Write out every line of the material as it stands, apart from the pictures.
______
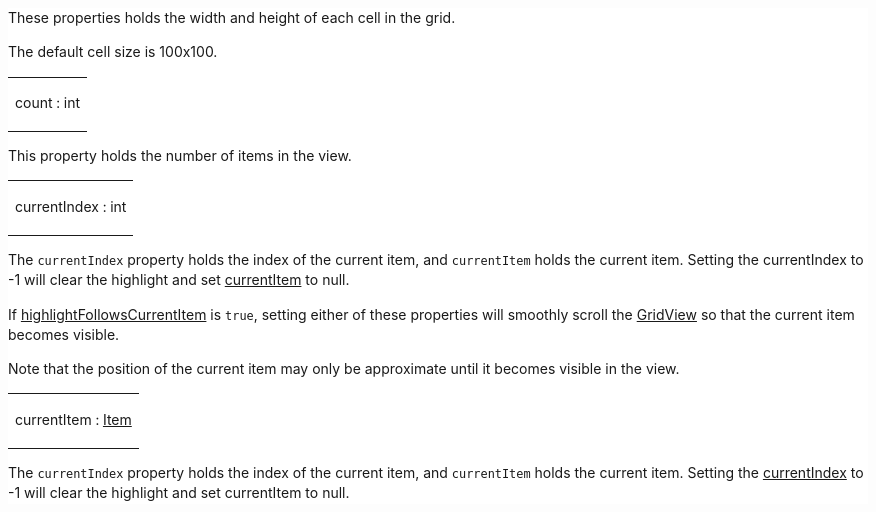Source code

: These properties holds the width and height of each cell in the grid.

The default cell size is 100x100.

<table>
<colgroup>
<col width="100%" />
</colgroup>
<tbody>
<tr class="odd">
<td><p><span id="count-prop"></span><span class="name">count</span> : <span class="type">int</span></p></td>
</tr>
</tbody>
</table>

This property holds the number of items in the view.

<table>
<colgroup>
<col width="100%" />
</colgroup>
<tbody>
<tr class="odd">
<td><p><span id="currentIndex-prop"></span><span class="name">currentIndex</span> : <span class="type">int</span></p></td>
</tr>
</tbody>
</table>

The `currentIndex` property holds the index of the current item, and `currentItem` holds the current item. Setting the currentIndex to -1 will clear the highlight and set [currentItem](#currentItem-prop) to null.

If [highlightFollowsCurrentItem](#highlightFollowsCurrentItem-prop) is `true`, setting either of these properties will smoothly scroll the [GridView](https://developer.ubuntu.comapps/qml/sdk-15.04.5/QtQuick.draganddrop/#gridview) so that the current item becomes visible.

Note that the position of the current item may only be approximate until it becomes visible in the view.

<table>
<colgroup>
<col width="100%" />
</colgroup>
<tbody>
<tr class="odd">
<td><p><span id="currentItem-prop"></span><span class="name">currentItem</span> : <span class="type"><a href="QtQuick.Item.md">Item</a></span></p></td>
</tr>
</tbody>
</table>

The `currentIndex` property holds the index of the current item, and `currentItem` holds the current item. Setting the [currentIndex](#currentIndex-prop) to -1 will clear the highlight and set currentItem to null.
______
▶ **Exercise output**:
Source code

: These properties holds the width and height of each cell in the grid.

The default cell size is 100x100.

<table>
<colgroup>
<col width="100%" />
</colgroup>
<tbody>
<tr class="odd">
<td><p><span id="count-prop"></span><span class="name">count</span> : <span class="type">int</span></p></td>
</tr>
</tbody>
</table>

This property holds the number of items in the view.

<table>
<colgroup>
<col width="100%" />
</colgroup>
<tbody>
<tr class="odd">
<td><p><span id="currentIndex-prop"></span><span class="name">currentIndex</span> : <span class="type">int</span></p></td>
</tr>
</tbody>
</table>

The `currentIndex` property holds the index of the current item, and `currentItem` holds the current item. Setting the currentIndex to -1 will clear the highlight and set [currentItem](#currentItem-prop) to null.

If [highlightFollowsCurrentItem](#highlightFollowsCurrentItem-prop) is `true`, setting either of these properties will smoothly scroll the [GridView](https://developer.ubuntu.comapps/qml/sdk-15.04.5/QtQuick.draganddrop/#gridview) so that the current item becomes visible.

Note that the position of the current item may only be approximate until it becomes visible in the view.

<table>
<colgroup>
<col width="100%" />
</colgroup>
<tbody>
<tr class="odd">
<td><p><span id="currentItem-prop"></span><span class="name">currentItem</span> : <span class="type"><a href="QtQuick.Item.md">Item</a></span></p></td>
</tr>
</tbody>
</table>

The `currentIndex` property holds the index of the current item, and `currentItem` holds the current item. Setting the [currentIndex](#currentIndex-prop) to -1 will clear the highlight and set currentItem to null.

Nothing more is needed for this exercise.